Amelanchier alnifolia var. alnifolia
family: Rose (Rosaceae)
hetanémenó'e, "male berry bush" (whole plant)
> hetanemenȯtse, "male berries" (fruits)
 
Saskatoon serviceberry is a shrub or low tree, 1 to 7 m tall. Juvenile shoots are felt-like, later glabrous, red-brown. Leaves are oval to orbicular, 2 to 5 cm long, 1 to 4,5 cm wide, serrate in upper half. Flowers are white, 3 to 20 together on racemes; petals 1 cm long. Saskatoon blossoms in May and June. Fruit is a pruinose pome, purple to black, 1 to 1,5 cm in diameter, edible and sweet. The pomes ripen from July to August. Saskatoon grows in the coastal shrubberies, along streams, and in other wet places; from lowlands up to 2300 m above sea level; on dry soils even sometimes. It ranges in Canada from New Brunswick and Labrador up to Alaska; in the west and midwest of the USA up to southern Oregon, Nevada, Utah, southern Colorado, northern Nebraska, and Iowa.
The Cheyennes ate the saskatoon berries fresh and dried them for winter use (Grinnell 1923 I: 250). They were squashed and formed into cakes or whole berries were dried (Hooper 1975: 78). To this day, the Cheyennes prepare a puding of these beries. They boil them to mush and add sugar and flour (Hart 1981: 34).
Crushed berries were added to some medicinal mixtures, to those stimulating children appetite especially. Dried or fresh leaves are used to prepare a red-coloured beverage hetanémenó'evéhpotséhohpe ("saskatoon leaf juice"). The leaves are put in the water and brought to boil. Then, they are soaked for a few minutes. This beverage resembles a green tea. It is very refreshing and savoury. In the olden times, it was sweetened with the boxelder (Acer negundo) sap (Grinnell 1923 II: 176; Hart 1981: 34; Hooper 1975: 84). The Cheyennes prepare a tea of the saskatoon inner bark too. They call it "hetanémenó'ėhestóomo'éhohpe" or "saskatoon bark juice" (Fi­she­r et al.).
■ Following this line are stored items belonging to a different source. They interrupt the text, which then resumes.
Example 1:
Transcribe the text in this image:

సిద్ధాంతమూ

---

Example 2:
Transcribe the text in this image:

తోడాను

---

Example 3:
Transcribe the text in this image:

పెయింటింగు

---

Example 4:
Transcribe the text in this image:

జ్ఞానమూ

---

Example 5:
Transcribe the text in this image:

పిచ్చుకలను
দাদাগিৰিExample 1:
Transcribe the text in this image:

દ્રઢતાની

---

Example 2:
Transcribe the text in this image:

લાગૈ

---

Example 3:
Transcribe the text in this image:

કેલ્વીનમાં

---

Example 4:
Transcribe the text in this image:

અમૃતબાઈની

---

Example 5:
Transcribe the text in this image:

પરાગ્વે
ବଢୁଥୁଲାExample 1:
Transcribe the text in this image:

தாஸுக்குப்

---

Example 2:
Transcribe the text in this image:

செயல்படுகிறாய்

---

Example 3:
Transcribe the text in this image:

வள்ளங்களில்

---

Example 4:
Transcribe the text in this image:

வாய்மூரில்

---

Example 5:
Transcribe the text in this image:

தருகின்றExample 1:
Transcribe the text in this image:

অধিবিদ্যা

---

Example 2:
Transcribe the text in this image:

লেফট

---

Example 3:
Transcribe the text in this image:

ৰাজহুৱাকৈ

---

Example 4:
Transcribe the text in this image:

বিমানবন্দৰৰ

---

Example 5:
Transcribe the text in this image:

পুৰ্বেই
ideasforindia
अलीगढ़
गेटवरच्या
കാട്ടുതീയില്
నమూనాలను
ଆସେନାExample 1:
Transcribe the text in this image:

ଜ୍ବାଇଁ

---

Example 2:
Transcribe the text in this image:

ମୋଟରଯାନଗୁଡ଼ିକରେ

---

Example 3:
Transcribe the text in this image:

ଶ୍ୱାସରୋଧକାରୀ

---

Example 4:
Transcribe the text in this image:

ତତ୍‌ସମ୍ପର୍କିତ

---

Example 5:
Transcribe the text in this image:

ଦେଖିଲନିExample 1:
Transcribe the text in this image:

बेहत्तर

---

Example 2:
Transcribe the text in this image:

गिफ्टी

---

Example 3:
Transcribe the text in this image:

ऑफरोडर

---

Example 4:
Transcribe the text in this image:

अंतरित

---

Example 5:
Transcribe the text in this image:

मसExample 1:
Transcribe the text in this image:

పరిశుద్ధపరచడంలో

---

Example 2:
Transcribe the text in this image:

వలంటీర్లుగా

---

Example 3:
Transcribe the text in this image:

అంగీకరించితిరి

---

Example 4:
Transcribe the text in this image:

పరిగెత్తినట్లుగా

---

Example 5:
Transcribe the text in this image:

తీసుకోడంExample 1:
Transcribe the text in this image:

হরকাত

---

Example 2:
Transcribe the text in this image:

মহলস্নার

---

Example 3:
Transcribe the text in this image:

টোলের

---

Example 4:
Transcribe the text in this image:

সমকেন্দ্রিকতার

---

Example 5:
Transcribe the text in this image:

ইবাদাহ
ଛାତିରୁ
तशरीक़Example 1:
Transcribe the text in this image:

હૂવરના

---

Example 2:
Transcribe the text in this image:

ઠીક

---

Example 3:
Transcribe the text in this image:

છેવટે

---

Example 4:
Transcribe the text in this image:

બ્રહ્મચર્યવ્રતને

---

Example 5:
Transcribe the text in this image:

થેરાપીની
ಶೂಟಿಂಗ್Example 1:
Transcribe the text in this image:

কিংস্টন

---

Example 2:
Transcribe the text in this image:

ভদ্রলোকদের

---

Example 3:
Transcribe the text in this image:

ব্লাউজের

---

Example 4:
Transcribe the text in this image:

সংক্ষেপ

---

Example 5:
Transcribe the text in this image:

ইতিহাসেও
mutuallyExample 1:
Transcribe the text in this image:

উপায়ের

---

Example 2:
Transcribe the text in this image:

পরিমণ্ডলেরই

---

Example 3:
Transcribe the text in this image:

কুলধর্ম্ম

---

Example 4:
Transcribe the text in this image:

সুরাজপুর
During the Sun Dance Ceremony, the saskatoon berries were among the food which the Cheyennes offered to the Sacred Beings (Grinnell 1923 II: 270). Some Cheyennes built a sort of ceremonial sweat lodge (vonȧheome) of saskatoon shoots. Cutting shoots and building the sweat lodge followed ceremonial rules in this case (Tallbull 1993: 6). An old Cheyenne story mentions saskatoon arrow shafts. The Blackfeet, Lakotas, Omahas, and others made arrow shafts of the saskatoon shoots too (Grinnell 1926: 196; Moerman 1998: 68).